Белый седан рванул с места и влился в поток машин, двигавшийся по кольцевой трассе М-30. Шофер включил радио, и мужской голос в колонках произнес: «…В Мадриде – девять утра. На Канарских островах – восемь часов».
Машина пересекла широкое шоссе, по обеим сторонам которого высились современные офисные здания. Небо было чистым, как вымытое стекло. Глядя в окно, я мысленно повторяла все, что мне было известно о моих новых родственниках. Мария Хосе работала медсестрой в муниципальном центре здоровья. После развода они с сыном переехали в съемную квартиру в нескольких кварталах от дома Пакиты. Квартира была светлой, просторной и выходила на улицу. «Тебе понравится», – писала Мария Хосе в своем последнем электронном послании.
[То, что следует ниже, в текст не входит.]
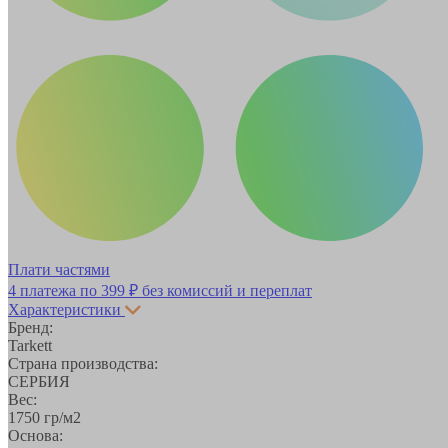
Плати частями
4 платежа по
399 ₽
без комиссий и переплат
Характеристики
Бренд:
Tarkett
Страна производства:
СЕРБИЯ
Вес:
1750 гр/м2
Основа:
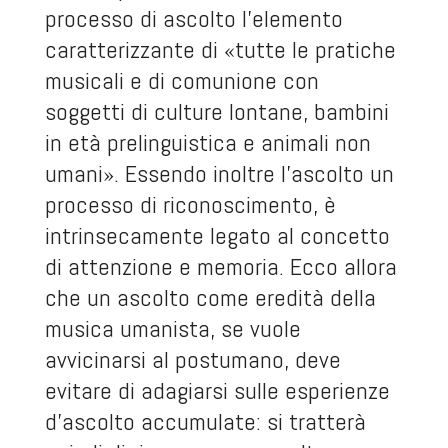
processo di ascolto l’elemento
caratterizzante di «tutte le pratiche
musicali e di comunione con
soggetti di culture lontane, bambini
in età prelinguistica e animali non
umani». Essendo inoltre l’ascolto un
processo di riconoscimento, è
intrinsecamente legato al concetto
di attenzione e memoria. Ecco allora
che un ascolto come eredità della
musica umanista, se vuole
avvicinarsi al postumano, deve
evitare di adagiarsi sulle esperienze
d’ascolto accumulate: si tratterà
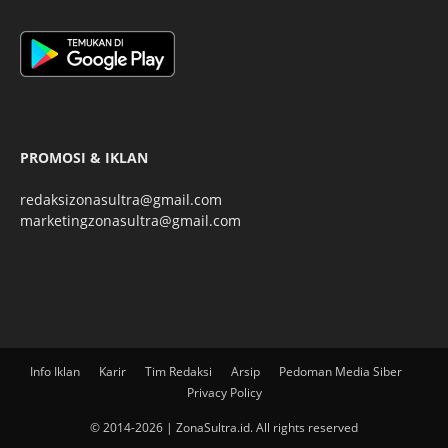
PROMOSI & IKLAN
redaksizonasultra@gmail.com
marketingzonasultra@gmail.com
Info Iklan
Karir
Tim Redaksi
Arsip
Pedoman Media Siber
Privacy Policy
© 2014-2026 | ZonaSultra.id. All rights reserved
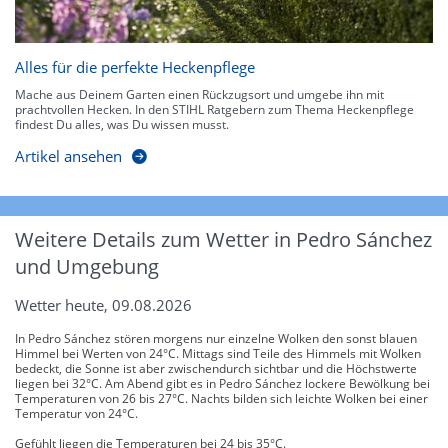
Alles für die perfekte Heckenpflege
Mache aus Deinem Garten einen Rückzugsort und umgebe ihn mit
prachtvollen Hecken. In den STIHL Ratgebern zum Thema Heckenpflege
findest Du alles, was Du wissen musst.
Artikel ansehen
Weitere Details zum Wetter in Pedro Sánchez
und Umgebung
Wetter heute, 09.08.2026
In Pedro Sánchez stören morgens nur einzelne Wolken den sonst blauen
Himmel bei Werten von 24°C. Mittags sind Teile des Himmels mit Wolken
bedeckt, die Sonne ist aber zwischendurch sichtbar und die Höchstwerte
liegen bei 32°C. Am Abend gibt es in Pedro Sánchez lockere Bewölkung bei
Temperaturen von 26 bis 27°C. Nachts bilden sich leichte Wolken bei einer
Temperatur von 24°C.
Gefühlt liegen die Temperaturen bei 24 bis 35°C.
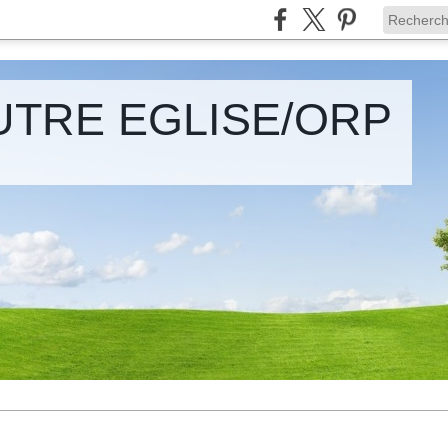
UTRE EGLISE/ORP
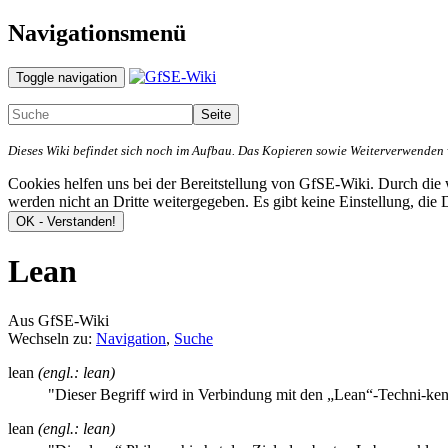
Navigationsmenü
Toggle navigation
Dieses Wiki befindet sich noch im Aufbau. Das Kopieren sowie Weiterverwenden vo
Cookies helfen uns bei der Bereitstellung von GfSE-Wiki. Durch di
werden nicht an Dritte weitergegeben. Es gibt keine Einstellung, die
Lean
Aus GfSE-Wiki
Wechseln zu:
Navigation
,
Suche
lean
(engl.: lean)
"Dieser Begriff wird in Verbindung mit den „Lean“-Techni-ken
lean
(engl.: lean)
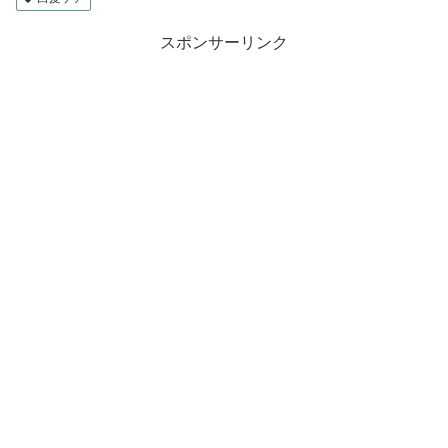
スポンサーリンク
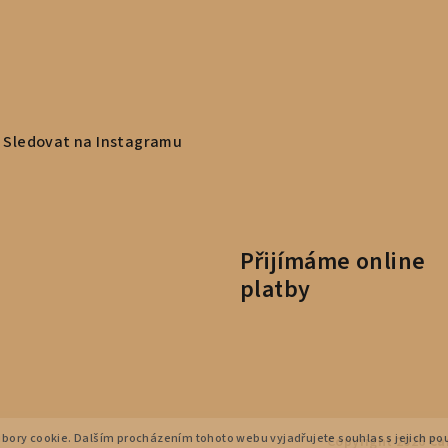
Sledovat na Instagramu
Přijímáme online
platby
bory cookie. Dalším procházením tohoto webu vyjadřujete souhlas s jejich p
Copyright 2026
Ca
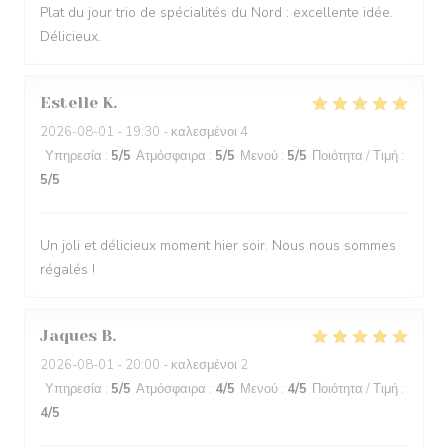
Plat du jour trio de spécialités du Nord : excellente idée.
Délicieux.
Estelle
K
2026-08-01
- 19:30 - καλεσμένοι 4
Υπηρεσία
:
5
/5
Ατμόσφαιρα
:
5
/5
Μενού
:
5
/5
Ποιότητα / Τιμή
:
5
/5
Un joli et délicieux moment hier soir. Nous nous sommes
régalés !
Jaques
B
2026-08-01
- 20:00 - καλεσμένοι 2
Υπηρεσία
:
5
/5
Ατμόσφαιρα
:
4
/5
Μενού
:
4
/5
Ποιότητα / Τιμή
:
4
/5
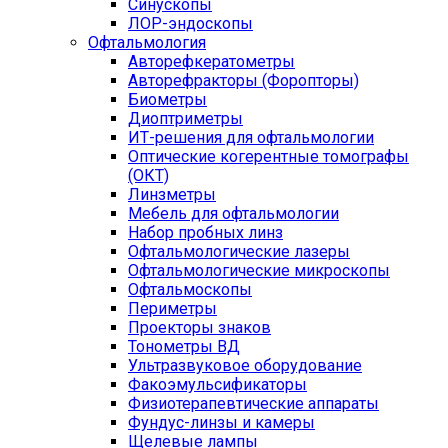
Синускопы
ЛОР-эндоскопы
Офтальмология
Авторефкератометры
Авторефракторы (Форопторы)
Биометры
Диоптриметры
ИТ-решения для офтальмологии
Оптические когерентные томографы
(ОКТ)
Линзметры
Мебель для офтальмологии
Набор пробных линз
Офтальмологические лазеры
Офтальмологические микроскопы
Офтальмоскопы
Периметры
Проекторы знаков
Тонометры ВД
Ультразвуковое оборудование
Факоэмульсификаторы
Физиотерапевтические аппараты
Фундус-линзы и камеры
Щелевые лампы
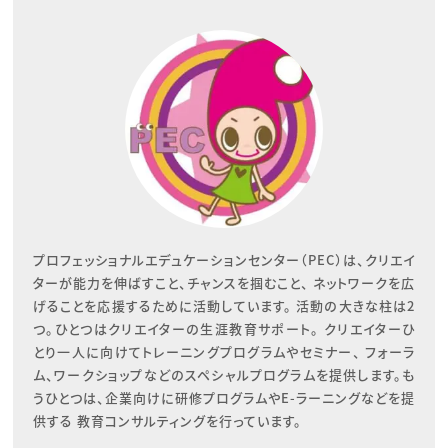
プロフェッショナルエデュケーションセンター（PEC）は、クリエイ
ターが能力を伸ばすこと、チャンスを掴むこと、 ネットワークを広
げることを応援するために活動しています。 活動の大きな柱は2
つ。ひとつはクリエイターの生涯教育サポート。 クリエイターひ
とり一人に向けてトレーニングプログラムやセミナー、 フォーラ
ム、ワークショップなどのスペシャルプログラムを提供します。も
うひとつは、企業向けに研修プログラムやE-ラーニングなどを提
供する 教育コンサルティングを行っています。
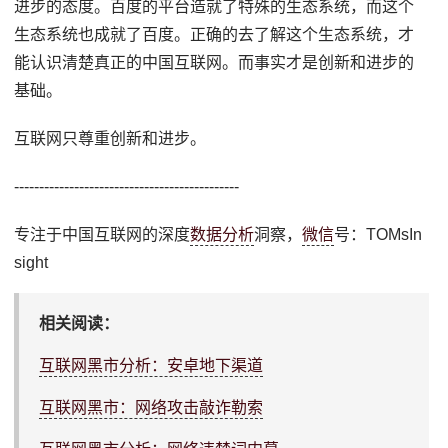
进步的态度。百度的平台造就了特殊的生态系统，而这个
生态系统也成就了百度。正确的去了解这个生态系统，才
能认识清楚真正的中国互联网。而事实才是创新和进步的
基础。
互联网只尊重创新和进步。
---------------------------------------------
专注于中国互联网的深度
数据分析
洞察，
微信
号：TOMsIn
sight
相关阅读：
互联网黑市分析：安卓地下渠道
互联网黑市：网络攻击敲诈勒索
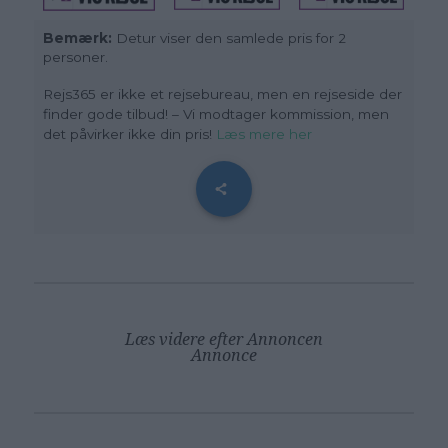
Bemærk:
Detur viser den samlede pris for 2
personer.
Rejs365 er ikke et rejsebureau, men en rejseside der
finder gode tilbud! – Vi modtager kommission, men
det påvirker ikke din pris!
Læs mere her
Læs videre efter Annoncen
Annonce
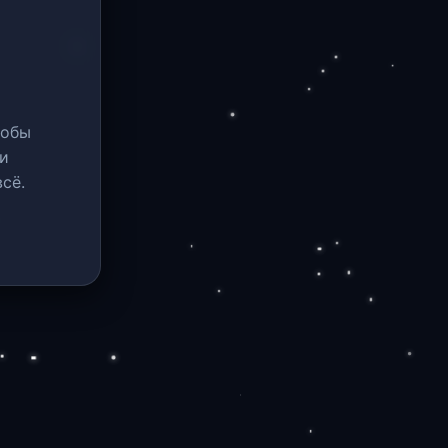
тобы
и
сё.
Ее мать Пакита жила в старом семейном особняке на углу улиц Кардинала Бельюги и Хулио Камба, неподалеку от площади Амери́ка Эспаньола – ме́ста, которое я успела полюбить благодаря оливковым деревьям, которые не менялись на протяжении всего года: единственная постоянная величина, бросавшая вызов смене времен года. Пакита жила одна, если не считать ухаживавшей за ней боливийки. Как я поняла из писем Марии Хосе, ее мать то мыслила вполне здраво, то проваливалась в пучину старческого слабоумия. «В общем, сама увидишь», – писала Мария. «Да, увижу», – сказала я себе сейчас, поскольку высившиеся вдоль шоссе дома лишили меня дара речи: каждый из них казался мне выше и красивее, чем предыдущий.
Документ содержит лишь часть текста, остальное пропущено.